McNutt v. United Gas, Coke & Chemical Workers, 108 F. Supp. 871 (W.D. Ark. 1952)
December 17, 1952
UNITED GAS, COKE & CHEMICAL WORKERS OF AMERICA, C.I.O., et al.
United States District Court W. D. Arkansas, Fort Smith Division.
*872 Hardin, Barton & Hardin and Charles R. Garner, Fort Smith, Ark., for plaintiffs.
G. L. Grant, Fort Smith, Ark., Benjamin C. Sigal, Washington, D. C., for defendants.
JOHN E. MILLER, District Judge.
On November 5, 1952, plaintiffs filed their complaint against defendants seeking to recover damages in excess of $3,000 for personal injuries allegedly inflicted upon them by defendants.
In the complaint the plaintiffs alleged:
That they are now and were at all times mentioned in the complaint citizens of the State of Oklahoma.
That the defendant, United Gas, Coke and Chemical Workers of America, C. I. O., is an international labor organization existing under and by virtue of the voluntary association of its members; that the defendant, Dave B. Sisco, is denominated by his codefendant as a business manager and international representative of United Gas, Coke and Chemical Workers of America, C. I. O., hereinafter referred to as *873 United, and the defendant Sisco is a citizen and resident of the Western District of Arkansas, Fort Smith Division, and is therein engaged in representing and acting for his codefendant, United.

### Dataset extract:
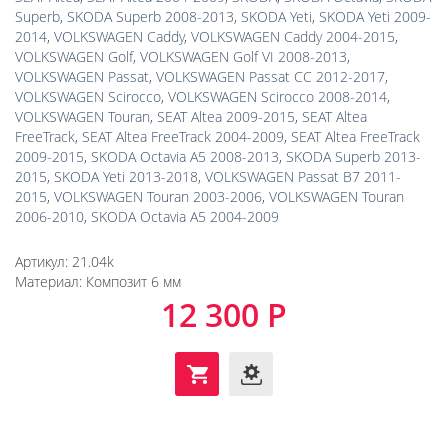
Superb
,
SKODA Superb 2008-2013
,
SKODA Yeti
,
SKODA Yeti 2009-
2014
,
VOLKSWAGEN Caddy
,
VOLKSWAGEN Caddy 2004-2015
,
VOLKSWAGEN Golf
,
VOLKSWAGEN Golf VI 2008-2013
,
VOLKSWAGEN Passat
,
VOLKSWAGEN Passat CC 2012-2017
,
VOLKSWAGEN Scirocco
,
VOLKSWAGEN Scirocco 2008-2014
,
VOLKSWAGEN Touran
,
SEAT Altea 2009-2015
,
SEAT Altea
FreeTrack
,
SEAT Altea FreeTrack 2004-2009
,
SEAT Altea FreeTrack
2009-2015
,
SKODA Octavia A5 2008-2013
,
SKODA Superb 2013-
2015
,
SKODA Yeti 2013-2018
,
VOLKSWAGEN Passat B7 2011-
2015
,
VOLKSWAGEN Touran 2003-2006
,
VOLKSWAGEN Touran
2006-2010
,
SKODA Octavia A5 2004-2009
Артикул:
21.04k
Материал:
Композит 6 мм
12 300 Р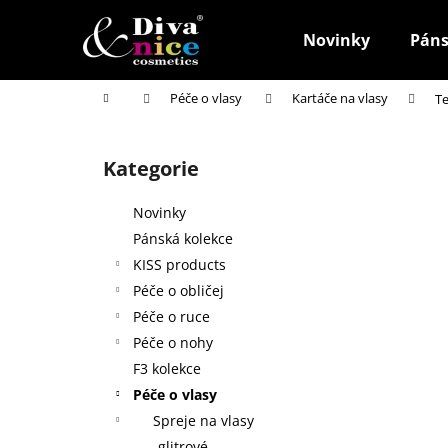
K
Přejít
na
o
Novinky
Páns
obsah
Zpět
Zpět
š
do
do
í
Domů
Péče o vlasy
Kartáče na vlasy
Te
k
obchodu
obchodu
P
o
Kategorie
Přeskočit
s
kategorie
t
Novinky
r
Pánská kolekce
a
KISS products
n
Péče o obličej
n
Péče o ruce
í
Péče o nohy
p
F3 kolekce
a
Péče o vlasy
n
Spreje na vlasy
HOUBIČKA NA MAKE-UP, KULATÁ
e
glitrové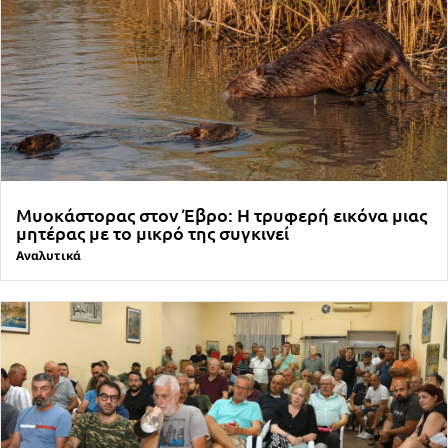
Μυοκάστορας στον Έβρο: Η τρυφερή εικόνα μιας
μητέρας με το μικρό της συγκινεί
Αναλυτικά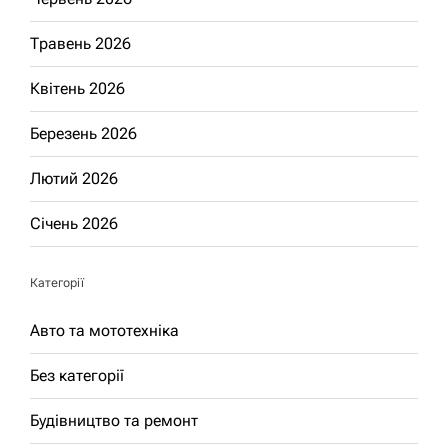
Травень 2026
Квітень 2026
Березень 2026
Лютий 2026
Січень 2026
Категорії
Авто та мототехніка
Без категорії
Будівництво та ремонт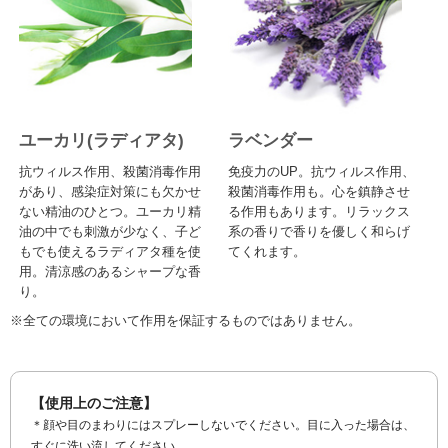
ユーカリ
(ラディアタ)
ラベンダー
抗ウィルス作用、殺菌消毒作用
免疫力のUP。抗ウィルス作用、
があり、感染症対策にも欠かせ
殺菌消毒作用も。心を鎮静させ
ない精油のひとつ。ユーカリ精
る作用もあります。リラックス
油の中でも刺激が少なく、子ど
系の香りで香りを優しく和らげ
もでも使えるラディアタ種を使
てくれます。
用。清涼感のあるシャープな香
り。
※全ての環境において作用を保証するものではありません。
【使用上のご注意】
＊顔や目のまわりにはスプレーしないでください。目に入った場合は、
すぐに洗い流してください。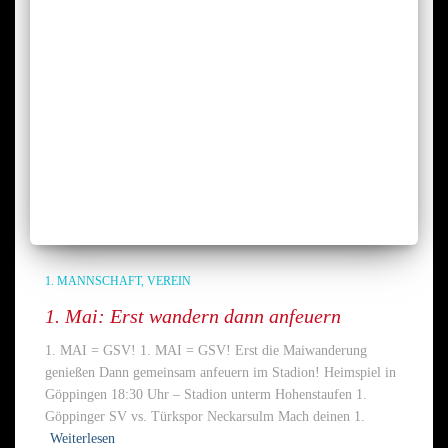
1. MANNSCHAFT
VEREIN
1. Mai: Erst wandern dann anfeuern
1. MAI = GSV! 1. MAI = GSV! Erst die Maiwanderung
genießen Dann gemeinsam anfeuern im Stadion! Heimspiel in
Göppingen 18:30 Uhr – Stadion unterm Hohenstaufen 1.
Göppinger SV vs. Türkspor Neckarsulm Mach deinen 1.
Weiterlesen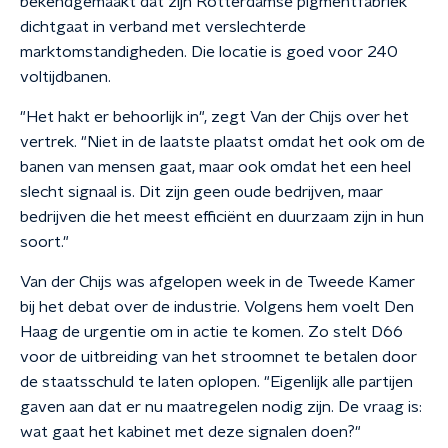
bekendgemaakt dat zijn Rotterdamse pigmentfabriek
dichtgaat in verband met verslechterde
marktomstandigheden. Die locatie is goed voor 240
voltijdbanen.
"Het hakt er behoorlijk in", zegt Van der Chijs over het
vertrek. "Niet in de laatste plaatst omdat het ook om de
banen van mensen gaat, maar ook omdat het een heel
slecht signaal is. Dit zijn geen oude bedrijven, maar
bedrijven die het meest efficiënt en duurzaam zijn in hun
soort."
Van der Chijs was afgelopen week in de Tweede Kamer
bij het debat over de industrie. Volgens hem voelt Den
Haag de urgentie om in actie te komen. Zo stelt D66
voor de uitbreiding van het stroomnet te betalen door
de staatsschuld te laten oplopen. "Eigenlijk alle partijen
gaven aan dat er nu maatregelen nodig zijn. De vraag is:
wat gaat het kabinet met deze signalen doen?"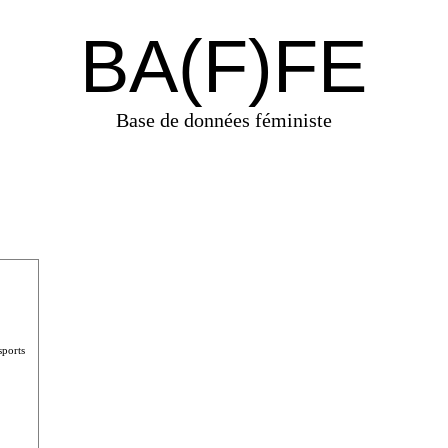
BA(F)FE
Base de données féministe
sports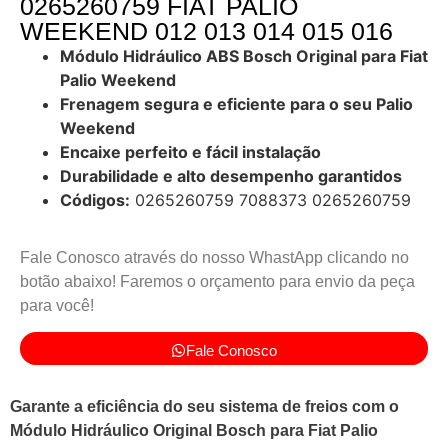
0265260759 FIAT PALIO
WEEKEND 012 013 014 015 016
Módulo Hidráulico ABS Bosch Original para Fiat
Palio Weekend
Frenagem segura e eficiente para o seu Palio
Weekend
Encaixe perfeito e fácil instalação
Durabilidade e alto desempenho garantidos
Códigos:
0265260759 7088373 0265260759
Fale Conosco através do nosso WhastApp clicando no
botão abaixo! Faremos o orçamento para envio da peça
para você!
Fale Conosco
Garante a eficiência do seu sistema de freios com o
Módulo Hidráulico Original Bosch para Fiat Palio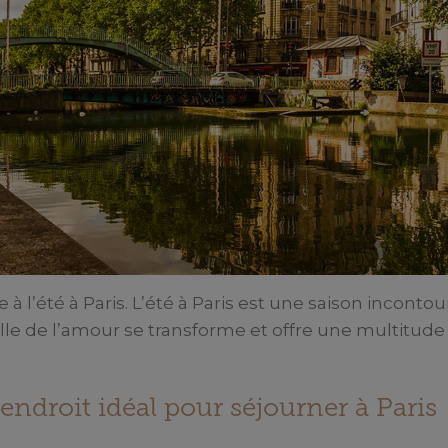
e à l’été à Paris. L’été à Paris est une saison incont
 ville de l’amour se transforme et offre une multitude 
’endroit idéal pour séjourner à Paris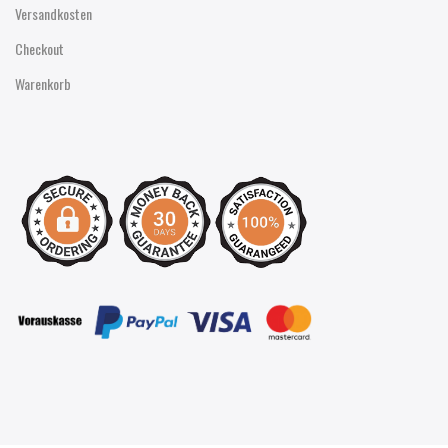
Versandkosten
Checkout
Warenkorb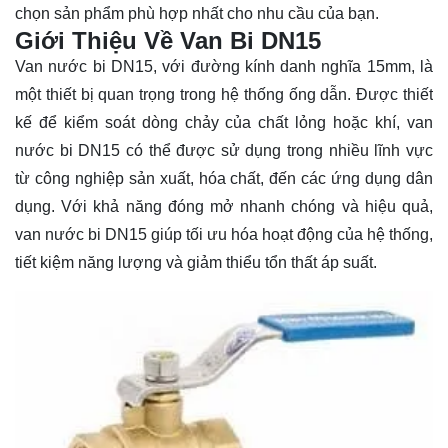
chọn sản phẩm phù hợp nhất cho nhu cầu của bạn.
Giới Thiệu Về Van Bi DN15
Van nước bi DN15, với đường kính danh nghĩa 15mm, là
một thiết bị quan trọng trong hệ thống ống dẫn. Được thiết
kế để kiểm soát dòng chảy của chất lỏng hoặc khí, van
nước bi DN15 có thể được sử dụng trong nhiều lĩnh vực
từ công nghiệp sản xuất, hóa chất, đến các ứng dụng dân
dụng. Với khả năng đóng mở nhanh chóng và hiệu quả,
van nước bi DN15 giúp tối ưu hóa hoạt động của hệ thống,
tiết kiệm năng lượng và giảm thiểu tổn thất áp suất.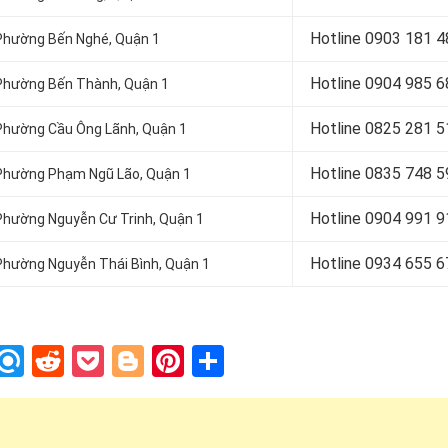
Hotline 0
903 181 4
i Phường Bến Nghé, Quận 1
Hotline 0
904 985 6
i Phường Bến Thành, Quận 1
Hotline 0
825 281 5
i Phường Cầu Ông Lãnh, Quận 1
Hotline 0
835 748 5
ại Phường Phạm Ngũ Lão, Quận 1
Hotline 0
904 991 9
i Phường Nguyễn Cư Trinh, Quận 1
Hotline 0934 655 6
i Phường Nguyễn Thái Bình, Quận 1
In
blr
nstapaper
Refind
Reddit
Pocket
Blogger
Pinterest
Share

### Problems to solve:
(a) Decide whether each statement agrees with the opinion excerpt. Answer yes or no for each, quoting the deciding words. (i) The plaintiffs filed their complaint on November 5, 1952. (ii) The plaintiffs alleged that they were citizens of the State of Arkansas. (iii) Dave B. Sisco is alleged to be a citizen and resident of the Western District of Arkansas.
(b) Transcribe the opinion excerpt word for word, everything from "McNutt v. United" down to "them by defendants.".

### Solved tasks:
(a)
(i) Yes: "On November 5, 1952, plaintiffs filed their complaint against defendants"
(ii) No: "citizens of the State of Oklahoma"
(iii) Yes: "the defendant Sisco is a citizen and resident of the Western District of Arkansas, Fort Smith Division"

(b)
McNutt v. United Gas, Coke & Chemical Workers, 108 F. Supp. 871 (W.D. Ark. 1952)
December 17, 1952
UNITED GAS, COKE & CHEMICAL WORKERS OF AMERICA, C.I.O., et al.
United States District Court W. D. Arkansas, Fort Smith Division.
*872 Hardin, Barton & Hardin and Charles R. Garner, Fort Smith, Ark., for plaintiffs.
G. L. Grant, Fort Smith, Ark., Benjamin C. Sigal, Washington, D. C., for defendants.
JOHN E. MILLER, District Judge.
On November 5, 1952, plaintiffs filed their complaint against defendants seeking to recover damages in excess of $3,000 for personal injuries allegedly inflicted upon them by defendants.